#### [ASSIGNED TASK A]
Return the records from their beginning through the line containing "Windparks in der Nordsee.", inclusive, reproducing each line as it appears and excluding the pictures.

+++ EXTRACT

Getting open bibliographic data from (UK)PMC / PubMed

For some time now, the JISC Open Bibliography project team has been attempting to get open bibliographic data from (UK)PMC / PubMed. Everyone involved (Robert Kiley – Wellcome, Ben O’Steen, Peter Murray-Rust – JISC OpenBib, Jeff Beck – NIH/NLM/NCBI, Johanna McEntyre) has worked hard to achieve this, but attempts have been hampered by ambiguities and technical restrictions. The purpose of this post is to clarify and highlight these issues as examples of stumbling blocks on any path to linked open data, to specify what it is we are trying to achieve at present, and learn how to improve this process.

WHAT WE ARE TRYING TO DO

Closed access to bibliography is dangerous – it actually holds back the scientific discovery process. We therefore believe it is important to have an authoritative Open collection of bibliographic records. This acts as a primary resource for the community which they can use for normalisation, discovery, annotation, etc. We seek confirmation that we can have programmatic access to the approximately twenty million or so records in PubMed. NCBI for example should be able to say: “these are the articles which we have in Pubmed” without breaking any laws or contracts. These articles would be identified by their core bibliographic data.

PROBLEMS

  • We received an original email last year stating that we could have such access to PubMed, but it has become unclear what PubMed is.
  • Identifying the correct content is not straightforward – are we talking about PMC / UKPMC / PubMed / Open Access subset?
  • What licenses are involved and on which subsets do open licenses such as CC0 apply?
  • These datasets are very large, so incremental and recordset-by-recordset requests to servers have resulted in roadblocks such as timeouts and errors.

WHAT DATASET ARE WE TALKING ABOUT

  • The 2 million articles in PMC are NOT all open access. There are 251,129 articles (approx 12% of PMC) that are in the open access subset.
  • Although there are 2 million or so articles in PMC which anyone can look at, print out etc, only 251k of these have an OA licence which allows people to re-use the content, including creating derivative works.
  • PMC and UKPMC have approximately the same full-text content. There are a small minority of journals which refused to allow their content to be mirrored to UKPMC.
  • The distinction between “public access” content and “open access” articles (i.e 0.25m articles) is irrelevant, as we are only interested in the bibliographic record, not the content.
  • For current purposes PMC and UKPMC can be used interchangeably.
  • PMC is only a subset of PubMed – which contains about twenty million records, the totality of content in NIH / NLM / NCBI.

++++++

#### [ASSIGNED TASK B]
In the post on open bibliographic data, condense the paragraph beginning "Closed access to bibliography is dangerous" into a bulleted list that retains its main facts.

+++ SUPPLIED RECORDS

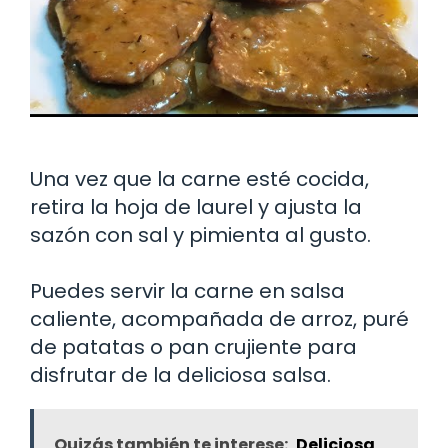
Una vez que la carne esté cocida,
retira la hoja de laurel y ajusta la
sazón con sal y pimienta al gusto.
Puedes servir la carne en salsa
caliente, acompañada de arroz, puré
de patatas o pan crujiente para
disfrutar de la deliciosa salsa.
Quizás también te interese:
Deliciosa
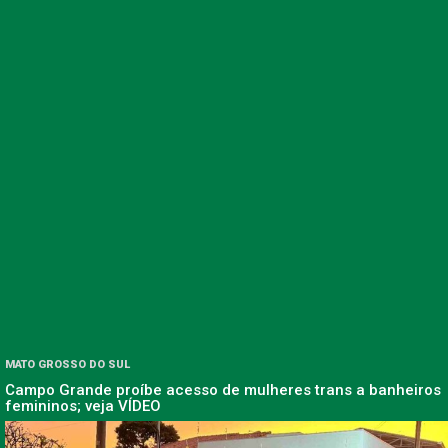
MATO GROSSO DO SUL
Campo Grande proíbe acesso de mulheres trans a banheiros
femininos; veja VÍDEO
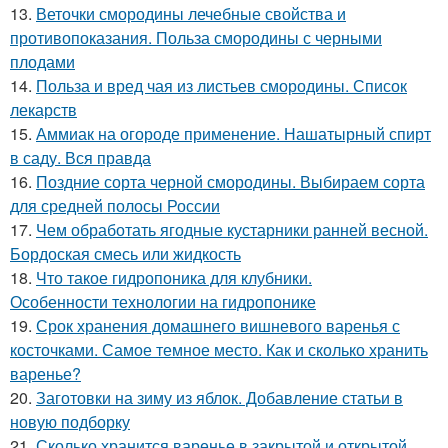
13.
Веточки смородины лечебные свойства и
противопоказания. Польза смородины с черными
плодами
14.
Польза и вред чая из листьев смородины. Список
лекарств
15.
Аммиак на огороде применение. Нашатырный спирт
в саду. Вся правда
16.
Поздние сорта черной смородины. Выбираем сорта
для средней полосы России
17.
Чем обработать ягодные кустарники ранней весной.
Бордоская смесь или жидкость
18.
Что такое гидропоника для клубники.
Особенности технологии на гидропонике
19.
Срок хранения домашнего вишневого варенья с
косточками. Самое темное место. Как и сколько хранить
варенье?
20.
Заготовки на зиму из яблок. Добавление статьи в
новую подборку
21.
Сколько хранится варенье в закрытой и открытой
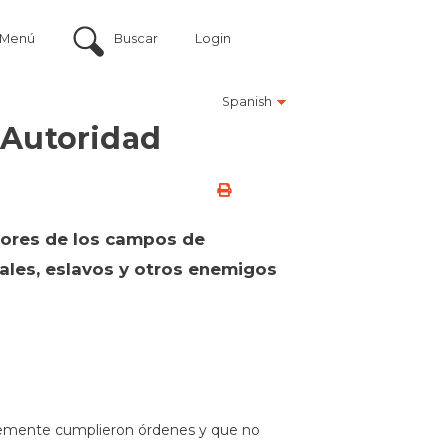
Menú
Buscar
Login
Spanish
 Autoridad
rrores de los campos de
ales, eslavos y otros enemigos
mplemente cumplieron órdenes y que no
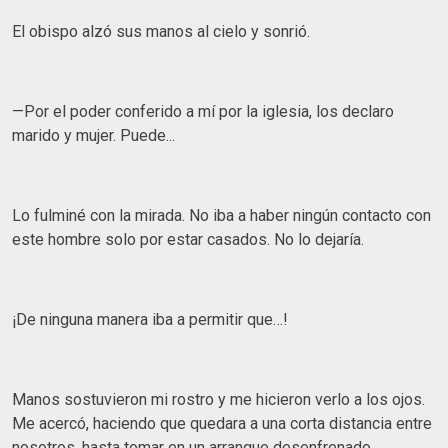
El obispo alzó sus manos al cielo y sonrió.
—Por el poder conferido a mí por la iglesia, los declaro
marido y mujer. Puede...
Lo fulminé con la mirada. No iba a haber ningún contacto con
este hombre solo por estar casados. No lo dejaría.
¡De ninguna manera iba a permitir que…!
Manos sostuvieron mi rostro y me hicieron verlo a los ojos.
Me acercó, haciendo que quedara a una corta distancia entre
nosotros, hasta tomar en un arranque desenfrenado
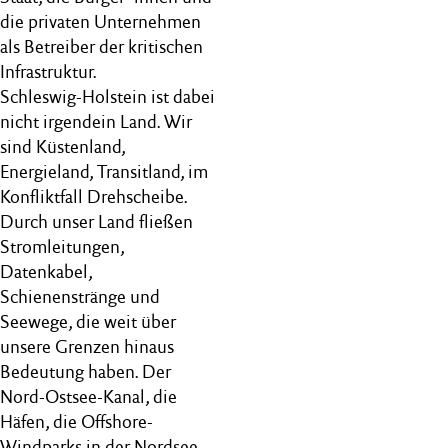
die privaten Unternehmen
als Betreiber der kritischen
Infrastruktur.
Schleswig-Holstein ist dabei
nicht irgendein Land. Wir
sind Küstenland,
Energieland, Transitland, im
Konfliktfall Drehscheibe.
Durch unser Land fließen
Stromleitungen,
Datenkabel,
Schienenstränge und
Seewege, die weit über
unsere Grenzen hinaus
Bedeutung haben. Der
Nord-Ostsee-Kanal, die
Häfen, die Offshore-
Windparks in der Nordsee.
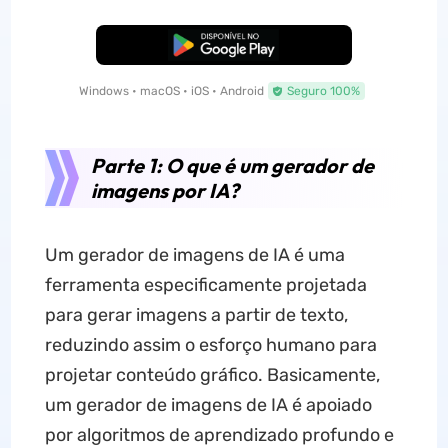
Baixar Grátis
Windows • macOS • iOS • Android
Seguro 100%
Parte 1: O que é um gerador de
imagens por IA?
Um gerador de imagens de IA é uma
ferramenta especificamente projetada
para gerar imagens a partir de texto,
reduzindo assim o esforço humano para
projetar conteúdo gráfico. Basicamente,
um gerador de imagens de IA é apoiado
por algoritmos de aprendizado profundo e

++++++

#### [YOUR SOLUTION A]
Una vez que la carne esté cocida,
retira la hoja de laurel y ajusta la
sazón con sal y pimienta al gusto.
Puedes servir la carne en salsa
caliente, acompañada de arroz, puré
de patatas o pan crujiente para
disfrutar de la deliciosa salsa.
Quizás también te interese:
Deliciosa
MATO GROSSO DO SUL
Campo Grande proíbe acesso de mulheres trans a banheiros
femininos; veja VÍDEO
13.
Веточки смородины лечебные свойства и
противопоказания. Польза смородины с черными
плодами
14.
Польза и вред чая из листьев смородины. Список
лекарств
15.
Аммиак на огороде применение. Нашатырный спирт
в саду. Вся правда
16.
Поздние сорта черной смородины. Выбираем сорта
для средней полосы России
17.
Чем обработать ягодные кустарники ранней весной.
Бордоская смесь или жидкость
18.
Что такое гидропоника для клубники.
Особенности технологии на гидропонике
19.
Срок хранения домашнего вишневого варенья с
косточками. Самое темное место. Как и сколько хранить
варенье?
20.
Заготовки на зиму из яблок. Добавление статьи в
новую подборку
21.
Сколько хранится варенье в закрытой и открытой
Menú
Buscar
Login
Spanish
 Autoridad
rrores de los campos de
ales, eslavos y otros enemigos
mplemente cumplieron órdenes y que no
El obispo alzó sus manos al cielo y sonrió.
—Por el poder conferido a mí por la iglesia, los declaro
marido y mujer. Puede...
Lo fulminé con la mirada. No iba a haber ningún contacto con
este hombre solo por estar casados. No lo dejaría.
¡De ninguna manera iba a permitir que…!
Manos sostuvieron mi rostro y me hicieron verlo a los ojos.
Me acercó, haciendo que quedara a una corta distancia entre
nosotros, hasta tomar en un arranque desenfrenado
die privaten Unternehmen
als Betreiber der kritischen
Infrastruktur.
Schleswig-Holstein ist dabei
nicht irgendein Land. Wir
sind Küstenland,
Energieland, Transitland, im
Konfliktfall Drehscheibe.
Durch unser Land fließen
Stromleitungen,
Datenkabel,
Schienenstränge und
Seewege, die weit über
unsere Grenzen hinaus
Bedeutung haben. Der
Nord-Ostsee-Kanal, die
Häfen, die Offshore-
Windparks in der Nordsee.

#### [YOUR SOLUTION B]
- Closed access to bibliography is dangerous because it holds back scientific discovery.
- An authoritative Open collection of bibliographic records is therefore considered important, serving the community as a primary resource for normalization, discovery, annotation, and similar uses.
- Confirmation is sought for programmatic access to the roughly twenty million records in PubMed.
- NCBI should be able to state which articles it holds in PubMed, identified by their core bibliographic data, without breaking any laws or contracts.